Running a Simple Experiment with Gumby

In this first tutorial, we will run a very simple experiment using the functionality that Gumby provides. This experiment is executed locally and spawns two independent CPU-intensive instances (processes) that execute the yes command for ten seconds.

The entry point for all Gumby experiments is the configuration (.conf) file. As the name implies, configuration files specify how an experiment is configured. This configuration is a file containing key and values, and includes an experiment name, the number of instances being spawned and which command is being executed. For our first experiment, this configuration file looks as follows:

# The name of the experiment.
experiment_name = LocalProcessGuard

# The number of instances that we spawn.
instances_to_run = 2

# The command that each instance runs. This command will spawn the process guard that in turns spawns two instances that run the yes command for ten seconds.
local_instance_cmd = process_guard.py -c "(yes CPU > /dev/null & find /etc /usr > /dev/null ; wait)" -n $INSTANCES_TO_RUN -t 10 -m $OUTPUT_DIR -o $OUTPUT_DIR --network

# The command to run after the experiment is finished. The graph_process_guard_data bash script plots various resource statistics (e.g., CPU, memory, I/O etc.).
post_process_cmd = graph_process_guard_data.sh

# In this simple experiment, we do not use a synchronization server and spawn independent processes.
experiment_server_cmd = ""

We annotate each configuration option with a small explanation. Of particular interest is the local_instance_cmd option. In this experiment, we start the process guard which is a small module that can spawn and monitor subprocesses. We provide the command that we want each instance to run as argument to the process guard script. the -t flag specifies the experiment timeout. When this timeout expires, the spawned instances are terminated. For more information on the process guard, we refer the reader to the Gumby documentation.
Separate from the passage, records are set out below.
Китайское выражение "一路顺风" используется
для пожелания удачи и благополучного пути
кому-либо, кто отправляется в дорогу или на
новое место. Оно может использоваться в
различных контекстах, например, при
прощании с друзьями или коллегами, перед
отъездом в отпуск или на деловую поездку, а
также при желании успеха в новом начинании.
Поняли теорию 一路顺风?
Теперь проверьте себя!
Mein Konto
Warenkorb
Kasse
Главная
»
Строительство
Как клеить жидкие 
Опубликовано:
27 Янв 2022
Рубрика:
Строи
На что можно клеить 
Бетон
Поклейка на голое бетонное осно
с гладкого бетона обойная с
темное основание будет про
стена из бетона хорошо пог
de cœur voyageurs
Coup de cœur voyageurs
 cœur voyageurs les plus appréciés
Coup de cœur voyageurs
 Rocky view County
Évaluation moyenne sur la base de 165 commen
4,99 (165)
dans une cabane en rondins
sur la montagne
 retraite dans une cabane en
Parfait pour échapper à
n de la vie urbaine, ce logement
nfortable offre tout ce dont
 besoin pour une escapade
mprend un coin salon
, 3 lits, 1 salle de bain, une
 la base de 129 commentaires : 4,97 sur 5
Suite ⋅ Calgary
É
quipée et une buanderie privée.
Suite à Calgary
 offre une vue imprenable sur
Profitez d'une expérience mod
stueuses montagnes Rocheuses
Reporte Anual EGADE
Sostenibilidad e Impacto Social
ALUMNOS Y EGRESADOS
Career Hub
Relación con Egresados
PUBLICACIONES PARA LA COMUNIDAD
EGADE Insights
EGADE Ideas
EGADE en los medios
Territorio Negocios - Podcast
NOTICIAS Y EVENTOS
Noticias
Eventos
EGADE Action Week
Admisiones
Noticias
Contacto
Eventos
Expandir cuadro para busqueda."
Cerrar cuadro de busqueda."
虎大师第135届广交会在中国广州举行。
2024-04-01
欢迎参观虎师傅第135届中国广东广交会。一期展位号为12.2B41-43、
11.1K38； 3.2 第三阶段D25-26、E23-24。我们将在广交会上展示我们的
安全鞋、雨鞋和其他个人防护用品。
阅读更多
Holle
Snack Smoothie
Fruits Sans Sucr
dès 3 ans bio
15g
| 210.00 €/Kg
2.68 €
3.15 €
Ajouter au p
When the experiment ends, the script provided to the post_process_cmd configuration option will run, if provided. The graph_process_guard_data.sh will create graphs from the data collected by the process guard using the R plotting library.

Note that we set the experiment_server_cmd option to an empty value. The default way of running Gumby is to spawn instances that are time-synchronized with each other and can communicate with each other. However, for this simple tutorial we sidestep this and spawn two independent instances instead.

To run this basic experiment, execute the following command in the directory that contains the gumby directory:

$ gumby/run.py gumby/docs/tutorials/local_processguard.conf

After around ten seconds, the experiment should be done. All experiment artifacts are written to the output directory. The standard output and standard error streams are written to the .out and .err files, respectively. You should also see the raw monitoring statistics collected by the process guard, and the plotted graphs (the .png files). The utimes.png file shows the CPU usage (in user mode) for each spawned instance. Note that process guard uses the procfs file system to gather statistics and therefore resource statistics will not be available when the experiment runs on Mac and/or Windows computers.

That’s all for now! By modifying the local_instance_cmd configuration option, you can run custom commands with as many instances your experiment requires. In the next tutorial, we will use more advanced concepts of Gumby and show how to spawn time-synchronized instances and how to work with scenario files.